** Extracted records **

§

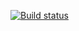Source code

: ﻿[![Build status](https://ci.appveyor.com/api/projects/status/kxdhw68bv77daf6e?svg=true)](https://ci.appveyor.com/project/Tanzilia/api1ci)
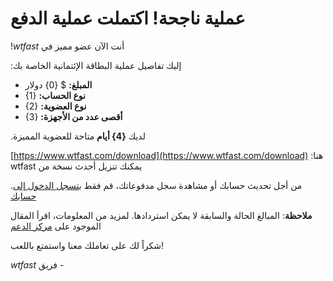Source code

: 
# عملية ناجحة! اكتملت عملية الدفع

!*wtfast* أنت الآن عضو مميز في

:إليك تفاصيل عملية البطاقة الإئتمانية الخاصة بك

* **المبلغ:** $ {0} دولار
* {1} **:نوع الحساب** 
* {2} **:نوع العضوية** 
* {3} **:أقصى عدد من الأجهزة**  

.لديك **{4} أيام** متاحة للعضوية المميزة 

 [https://www.wtfast.com/download](https://www.wtfast.com/download) 
:هنا wtfast يمكنك تنزيل أحدث نسخة من
 
.من أجل تحديث حسابك أو مشاهدة سجل مدفوعاتك، قم فقط 
[بتسجل الدخول إلى حسابك](https://secure.wtfast.com/member/Account/Login)  

**ملاحظة**: المبالغ الحالة والسابقة لا يمكن استردادها. لمزيد من المعلومات، اقرأ المقال الموجود على 
[مركز الدعم](https://wtfast.zendesk.com/hc/en-us/articles/210389223-Refund-and-Cancellation-Policy-) 

شكراً لك على تعاملك معنا واستمتع باللعب!

 *wtfast* فريق - 
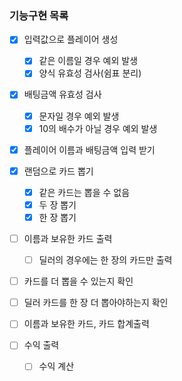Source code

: ### 기능구현 목록
- [x] 입력값으로 플레이어 생성
    - [x] 같은 이름일 경우 예외 발생
    - [x] 양식 유효성 검사(쉼표 분리)
  
- [x] 배팅금액 유효성 검사
    - [x] 문자일 경우 예외 발생
    - [x] 10의 배수가 아닐 경우 예외 발생
  
- [x] 플레이어 이름과 배팅금액 입력 받기

- [x] 랜덤으로 카드 뽑기
    - [x] 같은 카드는 뽑을 수 없음
    - [x] 두 장 뽑기
    - [x] 한 장 뽑기
  
- [ ] 이름과 보유한 카드 출력
    - [ ] 딜러의 경우에는 한 장의 카드만 출력
  
- [ ] 카드를 더 뽑을 수 있는지 확인
  
- [ ] 딜러 카드를 한 장 더 뽑아야하는지 확인
  
- [ ] 이름과 보유한 카드, 카드 합계출력 
  
- [ ] 수익 출력
    - [ ] 수익 계산
    

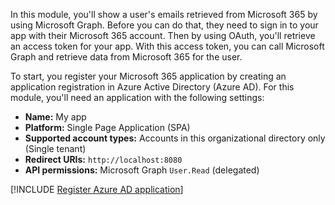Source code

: In this module, you'll show a user's emails retrieved from Microsoft 365 by using Microsoft Graph. Before you can do that, they need to sign in to your app with their Microsoft 365 account. Then by using OAuth, you'll retrieve an access token for your app. With this access token, you can call Microsoft Graph and retrieve data from Microsoft 365 for the user.

To start, you register your Microsoft 365 application by creating an application registration in Azure Active Directory (Azure AD). For this module, you'll need an application with the following settings:

- **Name:** My app
- **Platform:** Single Page Application (SPA)
- **Supported account types:** Accounts in this organizational directory only (Single tenant)
- **Redirect URIs:** `http://localhost:8080`
- **API permissions:** Microsoft Graph `User.Read` (delegated)

[!INCLUDE [Register Azure AD application](../../../includes/exercise-register-aad-application.md)]
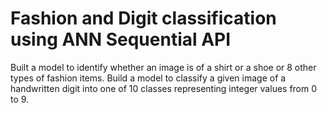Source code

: # Fashion and Digit classification using ANN Sequential API
Built a model to identify whether an image is of a shirt or a shoe or 8 other types of fashion items.
Build a model to classify a given image of a handwritten digit into one of 10 classes representing integer values from 0 to 9.
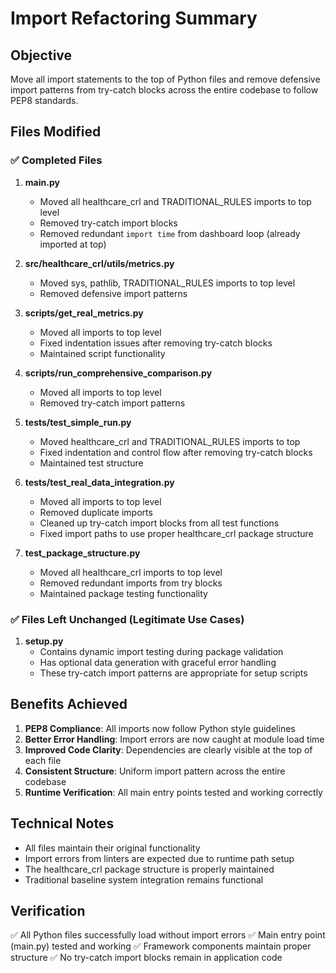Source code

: # Import Refactoring Summary

## Objective
Move all import statements to the top of Python files and remove defensive import patterns from try-catch blocks across the entire codebase to follow PEP8 standards.

## Files Modified

### ✅ Completed Files

1. **main.py**
   - Moved all healthcare_crl and TRADITIONAL_RULES imports to top level
   - Removed try-catch import blocks
   - Removed redundant `import time` from dashboard loop (already imported at top)

2. **src/healthcare_crl/utils/metrics.py**
   - Moved sys, pathlib, TRADITIONAL_RULES imports to top level
   - Removed defensive import patterns

3. **scripts/get_real_metrics.py**
   - Moved all imports to top level
   - Fixed indentation issues after removing try-catch blocks
   - Maintained script functionality

4. **scripts/run_comprehensive_comparison.py**
   - Moved all imports to top level
   - Removed try-catch import patterns

5. **tests/test_simple_run.py**
   - Moved healthcare_crl and TRADITIONAL_RULES imports to top
   - Fixed indentation and control flow after removing try-catch blocks
   - Maintained test structure

6. **tests/test_real_data_integration.py**
   - Moved all imports to top level
   - Removed duplicate imports
   - Cleaned up try-catch import blocks from all test functions
   - Fixed import paths to use proper healthcare_crl package structure

7. **test_package_structure.py**
   - Moved all healthcare_crl imports to top level
   - Removed redundant imports from try blocks
   - Maintained package testing functionality

### ✅ Files Left Unchanged (Legitimate Use Cases)

1. **setup.py**
   - Contains dynamic import testing during package validation
   - Has optional data generation with graceful error handling
   - These try-catch import patterns are appropriate for setup scripts

## Benefits Achieved

1. **PEP8 Compliance**: All imports now follow Python style guidelines
2. **Better Error Handling**: Import errors are now caught at module load time
3. **Improved Code Clarity**: Dependencies are clearly visible at the top of each file
4. **Consistent Structure**: Uniform import pattern across the entire codebase
5. **Runtime Verification**: All main entry points tested and working correctly

## Technical Notes

- All files maintain their original functionality
- Import errors from linters are expected due to runtime path setup
- The healthcare_crl package structure is properly maintained
- Traditional baseline system integration remains functional

## Verification

✅ All Python files successfully load without import errors
✅ Main entry point (main.py) tested and working
✅ Framework components maintain proper structure
✅ No try-catch import blocks remain in application code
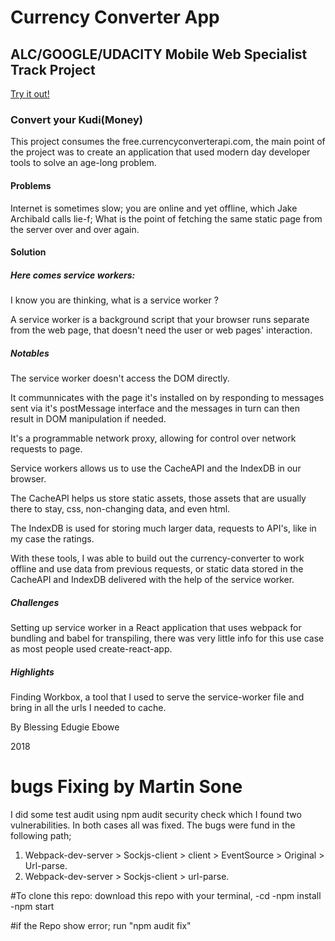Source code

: # Currency Converter App

## ALC/GOOGLE/UDACITY Mobile Web Specialist Track Project

[Try it out!](https://refinedblessing.github.io/Kudi/)

### Convert your Kudi(Money)

This project consumes the free.currencyconverterapi.com, the main point of the project was to create an application that used modern day developer tools to solve an age-long problem.

#### Problems
Internet is sometimes slow;
you are online and yet offline, which Jake Archibald calls lie-f;
What is the point of fetching the same static page from the server over and over again.

#### Solution
##### Here comes service workers:

I know you are thinking, what is a service worker ?

A service worker is a background script that your browser runs separate from the web page, that doesn't need the user or web pages' interaction.

##### Notables

The service worker doesn't access the DOM directly.

It communnicates with the page it's installed on by responding to messages sent via it's postMessage interface and the messages in turn can then result in DOM manipulation if needed.

It's a programmable network proxy, allowing for control over network requests to page.

Service workers allows us to use the CacheAPI and the IndexDB in our browser.

The CacheAPI helps us store static assets, those assets that are usually there to stay, css, non-changing data, and even html.

The IndexDB is used for storing much larger data, requests to API's, like in my case the ratings.

With these tools, I was able to build out the currency-converter to work offline and use data from previous requests, or static data stored in the CacheAPI and IndexDB delivered with the help of the service worker.

##### Challenges
Setting up service worker in a React application that uses webpack for bundling and babel for transpiling, there was very little info for this use case as most people used create-react-app.

##### Highlights
Finding Workbox, a tool that I used to serve the service-worker file and bring in all the urls I needed to cache.


By Blessing Edugie Ebowe

2018
# bugs Fixing by Martin Sone
I did some test audit using npm audit security check  which I found two vulnerabilities. In both cases all was fixed. The bugs were fund in the following path;
1) Webpack-dev-server > Sockjs-client > client > EventSource > Original > Url-parse.
2) Webpack-dev-server > Sockjs-client > url-parse.

#To clone this repo:
download this repo with your terminal,
-cd <The Resposity NAME>
-npm install
-npm start

#if the Repo show error;
run "npm audit fix"

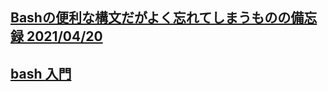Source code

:## [Bashの便利な構文だがよく忘れてしまうものの備忘録 2021/04/20](https://qiita.com/Ping/items/57fd75465dfada76e633)
## [bash 入門](https://qiita.com/SARDONYX/items/16cd2ef2ea4b842915a9?utm_source=Qiita%E3%83%8B%E3%83%A5%E3%83%BC%E3%82%B9&utm_campaign=24e07bf727-Qiita_newsletter_463_05_26_2021&utm_medium=email&utm_term=0_e44feaa081-24e07bf727-33166269)
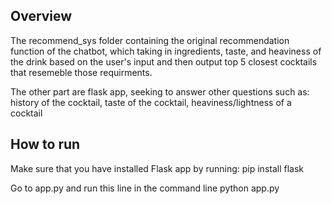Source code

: ## Overview
The recommend_sys folder containing the original recommendation function of the chatbot, which taking in ingredients, taste, and heaviness of the drink based on the user's input and then output top 5 closest cocktails that resemeble those requirments.

The other part are flask app, seeking to answer other questions such as: history of the cocktail, taste of the cocktail, heaviness/lightness of a cocktail 

## How to run 
Make sure that you have installed Flask app by running:
    pip install flask

Go to app.py and run this line in the command line
    python app.py
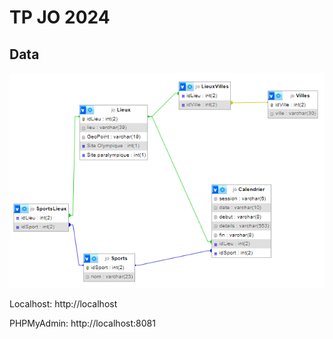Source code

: # TP JO 2024

## Data

![](readme_docs/c5f72f5f.png)

Localhost:
http://localhost

PHPMyAdmin:
http://localhost:8081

§

** Request **
In the lines above, locate the string "CacheAPI". Copy every line where it occurs.

** Reply to the task **
Service workers allows us to use the CacheAPI and the IndexDB in our browser.
The CacheAPI helps us store static assets, those assets that are usually there to stay, css, non-changing data, and even html.
With these tools, I was able to build out the currency-converter to work offline and use data from previous requests, or static data stored in the CacheAPI and IndexDB delivered with the help of the service worker.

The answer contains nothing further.